Trying to read the below data from a CSV results in a com.univocity.parsers.common.TextParsingException
exception:
B1456741975-266,"","{""m"": {""difference"": 60}}","","","",2022-02-04T17:03:59.566Z
B1789753479-460,"","",",","","",2022-02-18T14:46:57.332Z
B1456741977-123,"","{""m"": {""difference"": 60}}","","","",2022-02-04T17:03:59.566Z
Here's the Pyspark (3.1.2) code used to read the data:
from pyspark.sql.dataframe import DataFrame
df = (spark.read.format("com.databricks.spark.csv")
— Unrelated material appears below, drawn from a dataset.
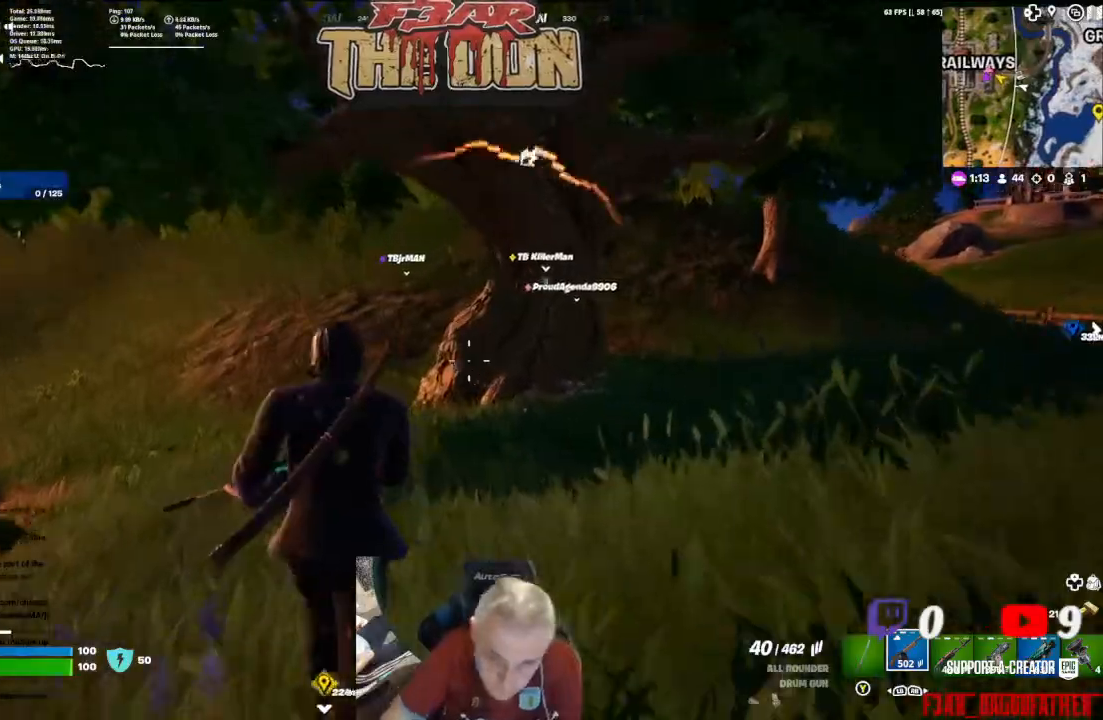
{"buttons": [], "left_stick": "up", "right_stick": "center", "events": [[67, "L3", "down"], [200, "L3", "up"], [267, "right_stick", "center"]]}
.option("inferSchema", "true")
.option("header","false")
.option("multiline","true")
.option("quote",'"')
.option("escape",'\"')
.option("delimiter",",")
.option("unescapedQuoteHandling", "RAISE_ERROR")
.load('/mnt/source/analysis/error_in_csv.csv'))
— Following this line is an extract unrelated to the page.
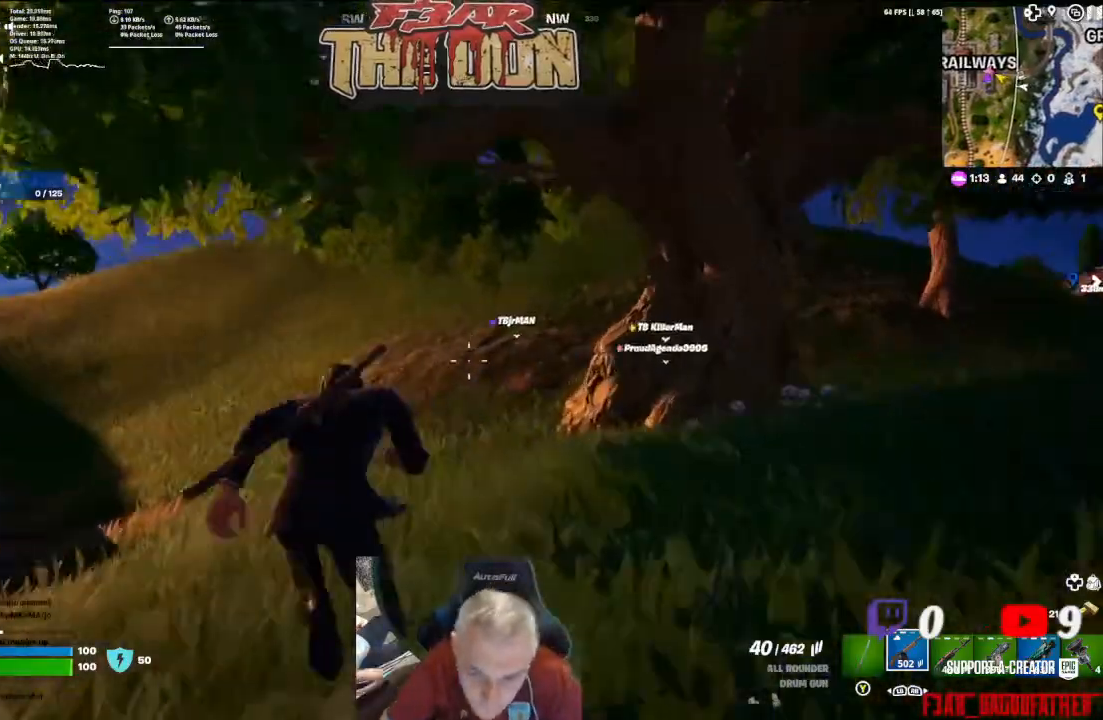
{"buttons": [], "left_stick": "up", "right_stick": "center", "events": []}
This is the exception that I'm getting.
Caused by: com.univocity.parsers.common.TextParsingException: com.univocity.parsers.common.TextParsingException - Unescaped quote character '"' inside quoted value of CSV field. To allow unescaped quotes, set 'parseUnescapedQuotes' to 'true' in the CSV parser settings. Cannot parse CSV input.
Internal state when error was thrown: line=2, column=3, record=1, charIndex=165, headers=[B1456741975-266, , {"m": {"difference": 60}}, , , , 2022-02-04T17:03:59.566Z]
Parser Configuration: CsvParserSettings:
Auto configuration enabled=true
Auto-closing enabled=true
Autodetect column delimiter=false
Autodetect quotes=false
Column reordering enabled=true
Delimiters for detection=null
Empty value=
Escape unquoted values=false
Header extraction enabled=null
Headers=null
Ignore leading whitespaces=false
Ignore leading whitespaces in quotes=false
Ignore trailing whitespaces=false
Ignore trailing whitespaces in quotes=false
Input buffer size=1048576
Input reading on separate thread=false
Keep escape sequences=false
Keep quotes=false
Length of content displayed on error=1000
Line separator detection enabled=true
Maximum number of characters per column=-1
Maximum number of columns=20480
Normalize escaped line separators=true
Null value=
Number of records to read=all
Processor=none
Restricting data in exceptions=false
RowProcessor error handler=null
Selected fields=field selection: []
Skip bits as whitespace=true
Skip empty lines=true
Unescaped quote handling=RAISE_ERRORFormat configuration:
CsvFormat:
Comment character=#
Field delimiter=,
Line separator (normalized)=\n
Line separator sequence=\n
Quote character="
Quote escape character="
Quote escape escape character=null
Internal state when error was thrown: line=2, column=3, record=1, charIndex=165, headers=[B1456741975-266, , {"m": {"difference": 60}}, , , , 2022-02-04T17:03:59.566Z]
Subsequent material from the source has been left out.